Les actionnaires - Région, Commune de Gressan, Finaosta - ont donc porté plainte contre les administrateurs responsables de ces opérations et de ceux qui les ont approuvées au cours des séances du Conseil d'administration. Ces mêmes opérations ont ensuite fait l'objet d'une dénonciation que le Gouvernement a adressé au Procureur de la République du Tribunal d'Aoste. Et encore, afin de mettre un terme aux opérations susmentionnées, le Gouvernement, la Commune de Gressan et Finaosta ont également introduit un recours devant le Tribunal d'Aoste, aux termes de l'article 2409 du Code civil, en vue de la nomination d'un administrateur judiciaire. Cette démarche n'a pas été suivie d'une décision, parce qu'entre temps il y a eu remplacement des membres du Conseil d'administration, et actuellement, nous, en tant qu'actionnaires, nous avons nos représentants à l'intérieur et du Conseil d'administration et des commissaires aux comptes, tandis que pour l'actionnaire de majorité c'est l'étude Verna de Milan, chargé de suivre la procédure de mise en faillite de Via Holding, qui a pourvu à nommer ses propres représentants.

Pour ce qui est donc des pertes de la société, les opérations entreprises par les précédents administrateurs de la Pila représentent sans aucun doute l'une des causes de l'évolution négative des comptes économiques.

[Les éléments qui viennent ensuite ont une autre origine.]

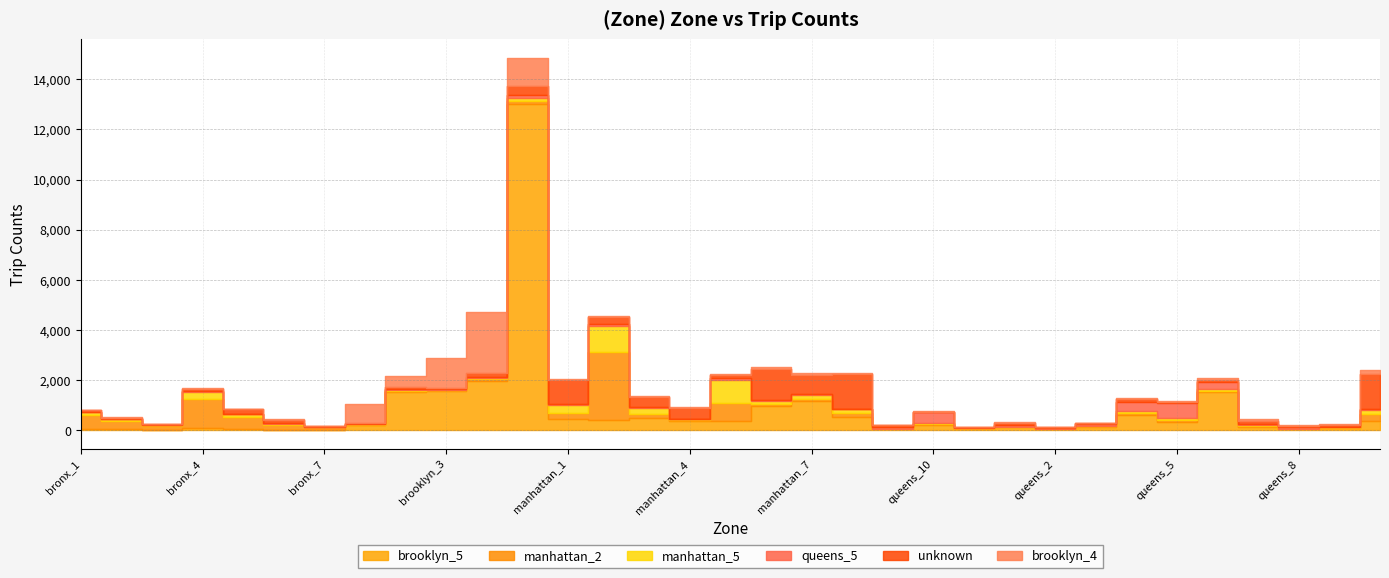

What is the difference between the highest and lowest values at bronx_7?

94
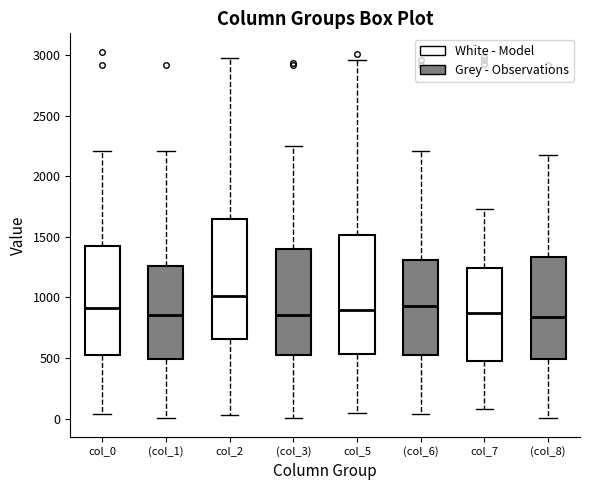

Reading left to right, read every box against the y-axis: the position of its median line, the range the box covers, and the ends of its whiskers. The values are not printed on the chart, so give them approximately, as read against the axis.

col_0: median 900, box 550 to 1400, whiskers 50 to 2200
(col_1): median 850, box 500 to 1250, whiskers 0 to 2200
col_2: median 1000, box 650 to 1650, whiskers 50 to 3000
(col_3): median 850, box 550 to 1400, whiskers 0 to 2250
col_5: median 900, box 550 to 1500, whiskers 50 to 2950
(col_6): median 950, box 550 to 1300, whiskers 50 to 2200
col_7: median 850, box 450 to 1250, whiskers 100 to 1750
(col_8): median 850, box 500 to 1350, whiskers 0 to 2150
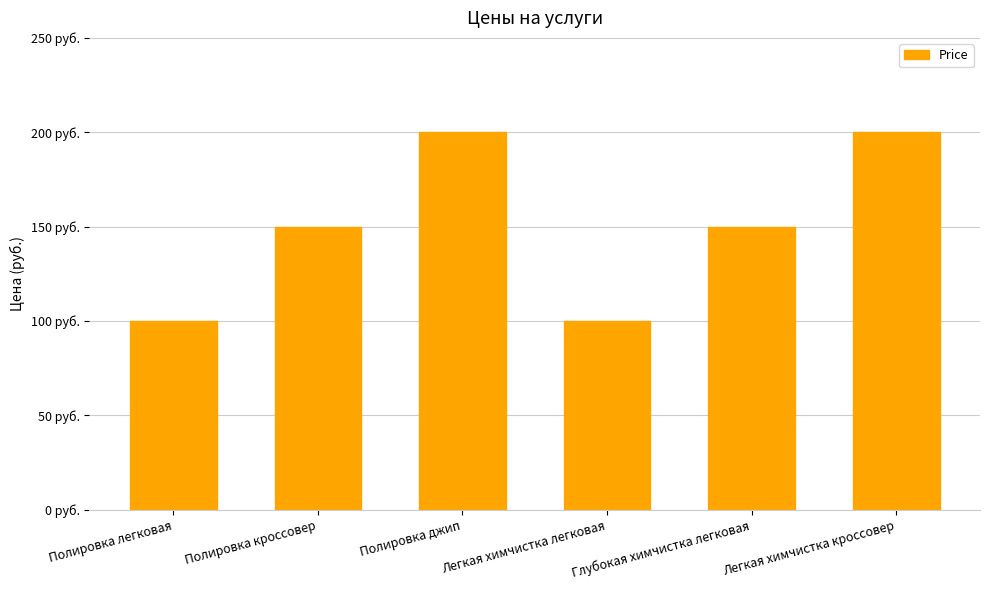

At which label does the data first exceed 150?

Полировка джип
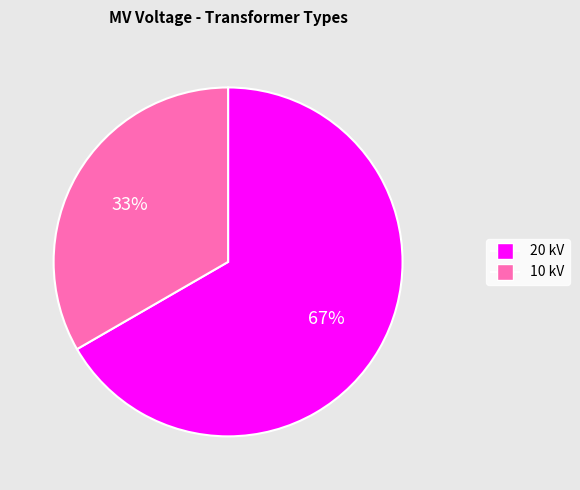

To the nearest percent, what percentage of the pie is 10 kV?

33%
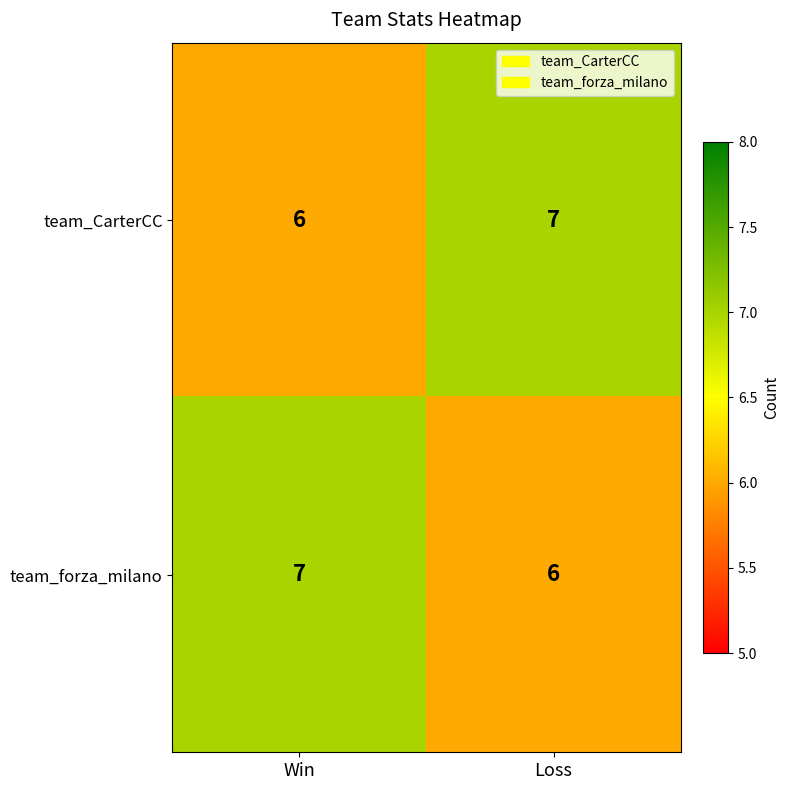

What is the total value across all series at Win?

13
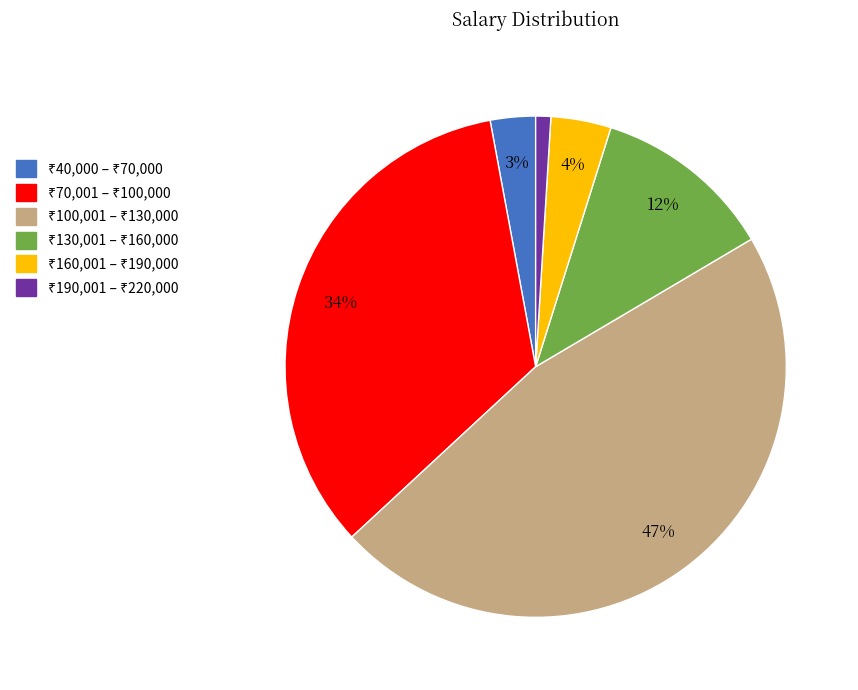

Is there a majority slice in this chart?

No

A titre d'exemple, la cession de l'immeuble dénommé Hermitage dans le cadre des ventes immobilière, a engendré une moins-value patrimoniale qui s'est répercutée donc sur les résultats d'exercice.

De plus, jusqu'au 13 janvier 1999 la société n'a pu ouvrir qu'un nombre limité de remontées et a donc dû approuver des tarifs réduits du fait de la faible importance des précipitations, ayant caractérisé la première partie de la saison.

Il ne faut pas oublier en outre l'impact, même si cela a eu une importance minimale par rapport aux autres éléments, produit par les événements que nous venons de rappeler sur l'image de la station de Pila, qui a souvent fait la "une" des journaux en raison non pas de ses attraits touristiques, mais du comportement peu correct des administrateurs de la société gestionnaire. En tout état de cause, l'actuel Conseil d'administration a par ailleurs mis sur pied une série d'initiatives qui ont permis de contenir la baisse du chiffre d'affaires au titre de la saison 1998-1999.

Il est notamment question de la passation d'une convention avec la Communauté de montagne Mont-Emilius, de l'extension du domaine enneigé artificiellement, et de l'instauration d'une étroite collaboration avec les acteurs économiques locaux, les commerçants, l'école de ski, les organismes sportifs; il y a eu donc une collaboration pour ce qui est des différents problèmes.

Grâce à ces initiatives, les pertes relatives à la gestion des remontées mécaniques, qui étaient estimées au 31 janvier 1999 à 2 milliards environs, se sont finalement établies à quelque 900 millions, donc 900 millions c'est le résultat de cette saison d'hiver.

En ce qui concerne enfin le rôle de l'Administration régionale dans "l'affaire Pila", il y a lieu de rappeler que la Région, bien qu'étant un associé minoritaire, a contribué - par le biais de ses représentants, qui ont donc exercé une fonction importante dans le cadre de leur mission de vigilance - d'une manière décisive à mettre fin, avec les autres actionnaires, aux abus commis par les administrateurs précédents, grâce notamment aux démarches qu'elle a entreprises.

Quant aux représentants de la Région et au sein du Conseil d'administration et au sein du Conseil des commissaires aux comptes, il convient de souligner que leur attitude et leurs actions se sont avérées fondamentales aux fins de la sauvegarde des possibilités de fonctionnement et d'activité de la société Pila. Ils se sont toujours prononcés contre les opérations jugées préjudiciables à la société, ou n'ayant pas trait à l'objet social de celle-ci, et il faut également rappeler que lors de l'assemblée, au cours de laquelle le Conseil d'administration présidé par M. Pavan a été révoqué, c'est grâce à la disponibilité de notre représentant - il a accepté avec un grand sens de responsabilité de remplir les fonctions de président de cette même assemblée - que certaines décisions ont pu être prises, et donc qu'on a pu contrecarrer ces actions de la gestion précédente.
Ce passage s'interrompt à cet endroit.